Whether you’re an experienced self-storage owner or just entering the industry, a review of the elements to consider when acquiring a facility will make for an orderly approach to the decision-making process. This article will not cover every conceivable item, but rather serve as a framework to help you make the best investment.
The first step when considering a self-storage acquisition is to look not at the property, but at yourself. What are your goals, time frames, budget, resources, location and experience? Is it important to find a property that’s close to home? Do you plan to perform the onsite or offsite management duties or will you hire a third-party management company? What is your cost of capital, both debt and equity? Will you have other investors and, if so, how will their requirements factor into your approach?
The list is long and should be specific to your situation, but the key is to understand your objectives first, and then start the process of determining if a property matches. Bottom line: know thyself.
The second step isto know, not guess, what you can do. What are the strengths and skills you intend to bring to the project? What can you do to achieve the goals and objectives you have set? Is your skill in finance, management, marketing, construction or site selection?
An often overlooked aspect of “what can you do” revolves around capital. Many potential buyers fail to have an accurate or realistic plan for financing a contemplated acquisition. In the current environment, knowing what you can do includes knowing what you can finance (unless you’re a cash buyer). Lenders have become much more conservative in their underwriting. As a result, potential buyers should discuss financing options with lenders prior to spending time and money on investigating properties.
Finding a property that matches your personal criteria is the next step. Everyone wants a PRIME property, but what qualifies? Let’s break it down as an acronym, with each letter representing an element of the process to determine if the self-storage property meets a buyer’s specific criteria. Keep in mind this isn’t meant to be an exhaustive outline but an overview.
P = Property
This may seem obvious, but an examination of the physical property and the surrounding area is critical. While some of the in-depth investigation may be reserved for contract due diligence, an adequate initial examination should be conducted prior to entering a purchase agreement. As a buyer, consider at least the following:
- Location: Is the property in a retail setting? Is it conveniently located to its market?

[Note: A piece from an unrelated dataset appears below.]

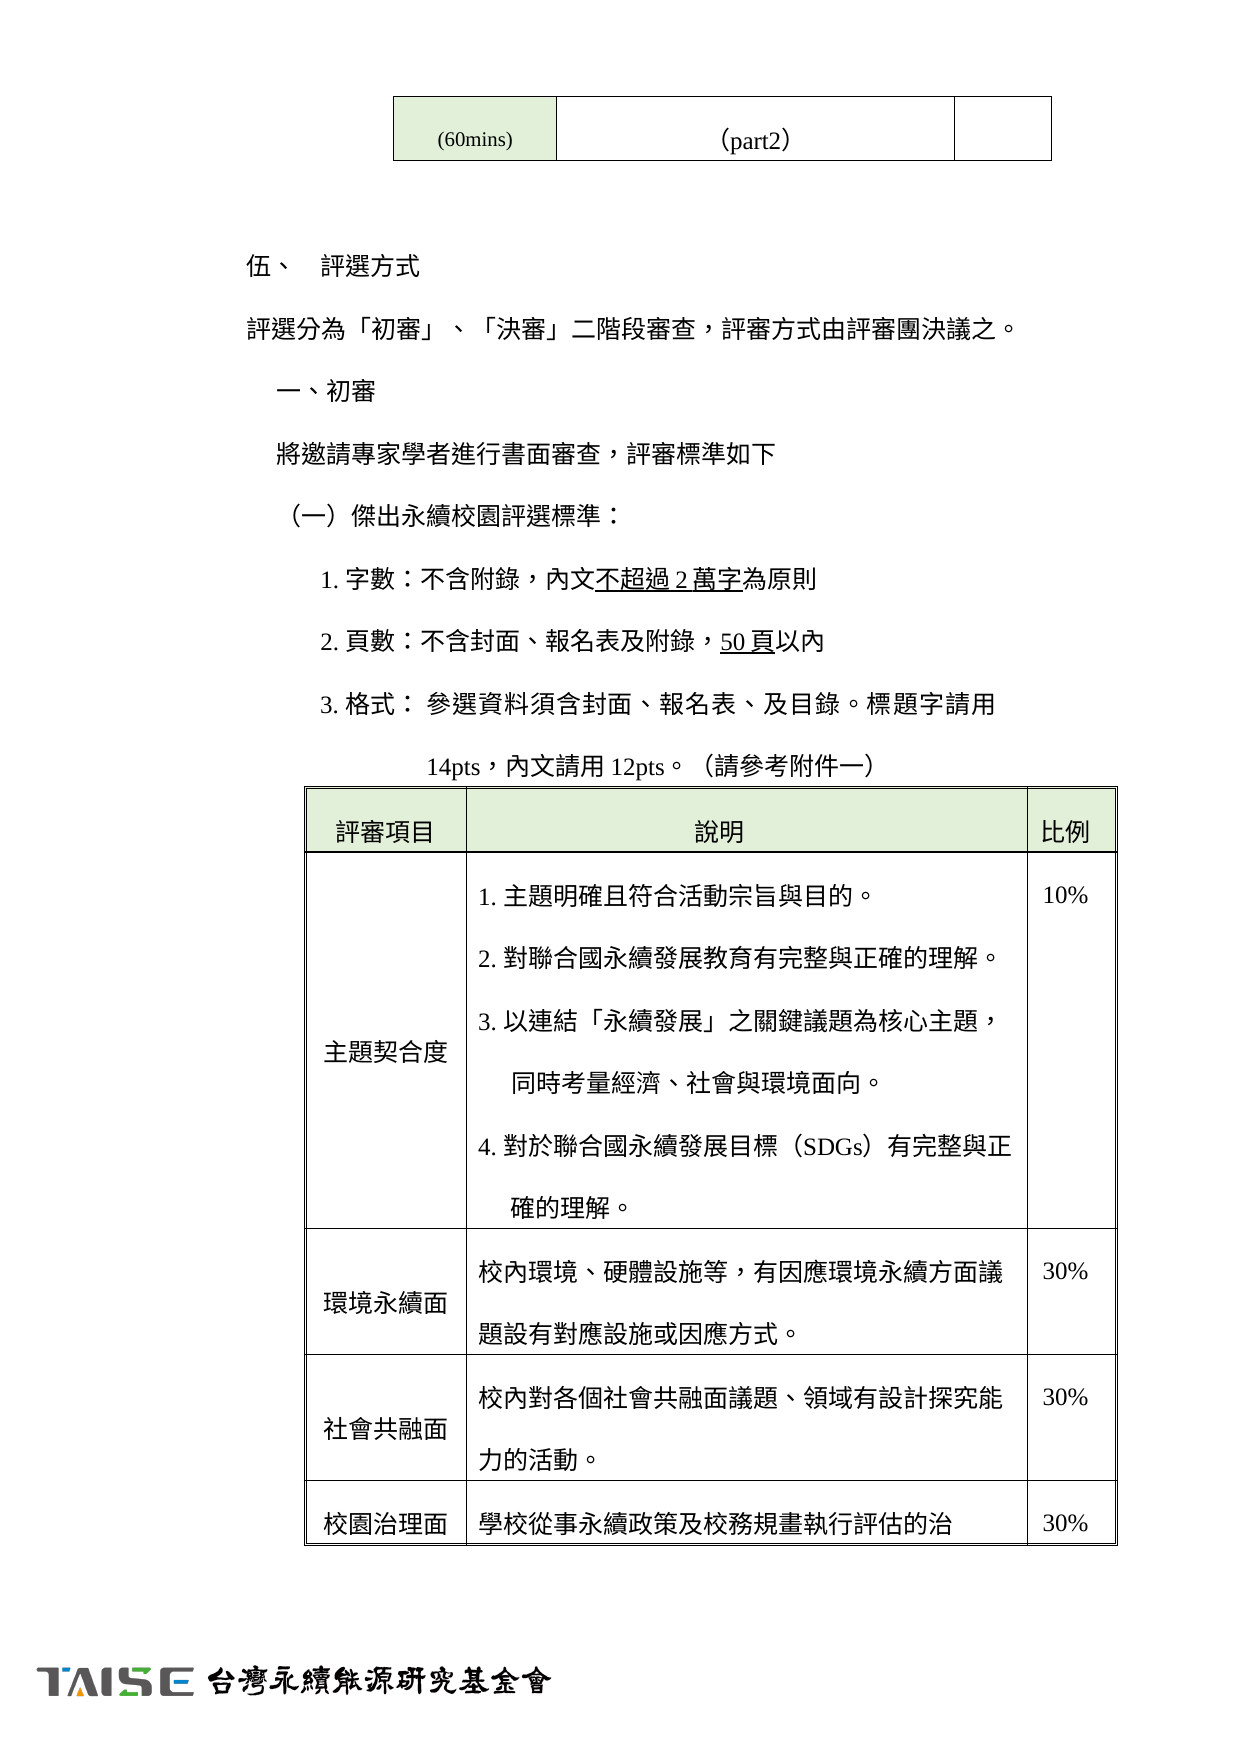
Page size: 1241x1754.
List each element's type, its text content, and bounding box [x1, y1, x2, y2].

- Visibility: Does the property have good visibility on a road with adequate traffic counts?
- Building layout: Are the drive aisles adequate? Is the layout customer-friendly?
- Unit mix: Are the units of the proper number and size? If not, can they be changed?

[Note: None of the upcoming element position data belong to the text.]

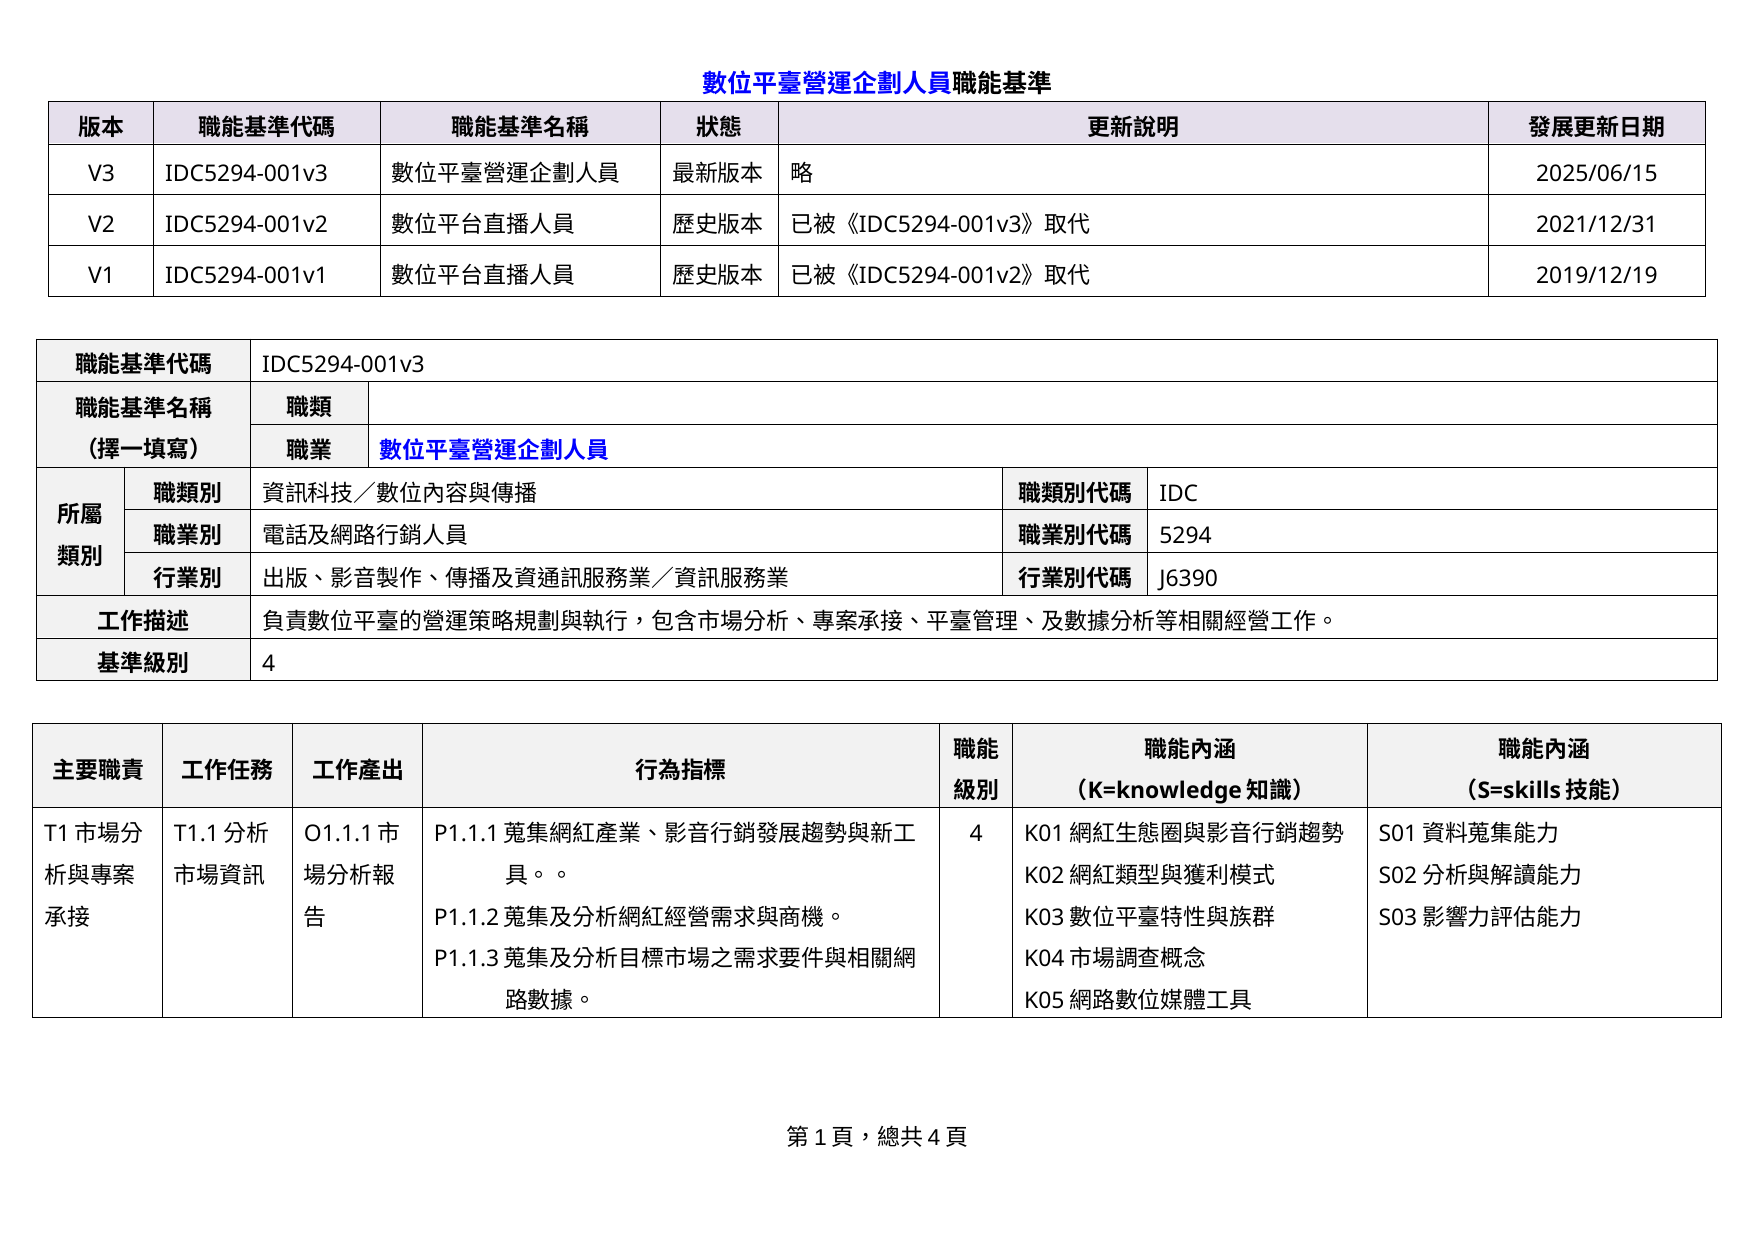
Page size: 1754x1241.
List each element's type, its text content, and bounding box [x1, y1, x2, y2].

table_cell 5294 [1148, 510, 1717, 552]
table_cell 4 [251, 639, 1717, 680]
table_cell 已被《IDC5294-001v2》取代 [779, 246, 1488, 296]
table_cell IDC5294-001v3 [154, 145, 380, 194]
table_header 職能內涵 （K=knowledge知識） [1013, 724, 1367, 807]
table_cell 負責數位平臺的營運策略規劃與執行，包含市場分析、專案承接、平臺管理、及數據分析等相關經營工作。 [251, 596, 1717, 637]
table_header 發展更新日期 [1489, 102, 1705, 143]
table_cell 已被《IDC5294-001v3》取代 [779, 195, 1488, 245]
table_cell 2021/12/31 [1489, 195, 1705, 245]
table_cell 職能基準名稱 （擇一填寫） [37, 382, 250, 467]
table_cell 基準級別 [37, 639, 250, 680]
table_cell 2019/12/19 [1489, 246, 1705, 296]
table_cell IDC [1148, 468, 1717, 509]
table_header 更新說明 [779, 102, 1488, 143]
table_cell 數位平台直播人員 [381, 246, 660, 296]
table_cell [369, 382, 1717, 424]
text 數位平臺營運企劃人員職能基準 [118, 59, 1636, 101]
table_cell V2 [49, 195, 153, 245]
table_cell S01資料蒐集能力 S02分析與解讀能力 S03影響力評估能力 [1368, 808, 1721, 1017]
table_cell 出版、影音製作、傳播及資通訊服務業／資訊服務業 [251, 553, 1002, 595]
table_cell 職類 [251, 382, 368, 424]
table_cell T1市場分析與專案承接 [33, 808, 162, 1017]
table_cell 職業別 [125, 510, 250, 552]
table_header 行為指標 [423, 724, 939, 807]
table_cell 行業別 [125, 553, 250, 595]
table_cell IDC5294-001v1 [154, 246, 380, 296]
table_header 工作任務 [163, 724, 292, 807]
table_cell 職業 [251, 425, 368, 467]
table_cell J6390 [1148, 553, 1717, 595]
table_cell 電話及網路行銷人員 [251, 510, 1002, 552]
table_cell 最新版本 [661, 145, 778, 194]
table_cell 職類別 [125, 468, 250, 509]
table_cell P1.1.1蒐集網紅產業、影音行銷發展趨勢與新工具。。 P1.1.2蒐集及分析網紅經營需求與商機。 P1.1.3蒐集及分析目標市場之需求要件與相關網路數據。 [423, 808, 939, 1017]
table_header 職能基準代碼 [154, 102, 380, 143]
table_header 職能內涵 （S=skills技能） [1368, 724, 1721, 807]
table_cell 4 [940, 808, 1012, 1017]
table_cell 歷史版本 [661, 246, 778, 296]
table_cell 資訊科技／數位內容與傳播 [251, 468, 1002, 509]
table_cell 歷史版本 [661, 195, 778, 245]
table_cell IDC5294-001v2 [154, 195, 380, 245]
table_cell O1.1.1市場分析報告 [293, 808, 422, 1017]
table_cell V1 [49, 246, 153, 296]
table_header 職能 級別 [940, 724, 1012, 807]
table_cell 工作描述 [37, 596, 250, 637]
table_header 工作產出 [293, 724, 422, 807]
table_cell K01網紅生態圈與影音行銷趨勢 K02網紅類型與獲利模式 K03數位平臺特性與族群 K04市場調查概念 K05網路數位媒體工具 [1013, 808, 1367, 1017]
table_cell 數位平臺營運企劃人員 [381, 145, 660, 194]
table_cell 略 [779, 145, 1488, 194]
table_cell 行業別代碼 [1003, 553, 1147, 595]
table_header IDC5294-001v3 [251, 340, 1717, 381]
table_cell 2025/06/15 [1489, 145, 1705, 194]
table_cell 數位平臺營運企劃人員 [369, 425, 1717, 467]
table_header 狀態 [661, 102, 778, 143]
table_cell 數位平台直播人員 [381, 195, 660, 245]
table_header 職能基準名稱 [381, 102, 660, 143]
table_header 版本 [49, 102, 153, 143]
table_header 主要職責 [33, 724, 162, 807]
table_cell T1.1分析市場資訊 [163, 808, 292, 1017]
table_cell 所屬類別 [37, 468, 124, 595]
table_header 職能基準代碼 [37, 340, 250, 381]
table_cell 職業別代碼 [1003, 510, 1147, 552]
table_cell 職類別代碼 [1003, 468, 1147, 509]
table_cell V3 [49, 145, 153, 194]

- Rental office: Is it of adequate size and layout? Can and should it be modified or relocated?
- Onsite apartment: Is an apartment needed? If not, can the space be converted?
- General condition: Is the appearance attractive? Are the buildings in need of repair? Is the roof sound? Is the pavement in good repair? Are there any apparent water issues?
- Expansion: Can the facility be expanded? What value should be assigned to expansion land?
- Appearance: How does the property rate overall?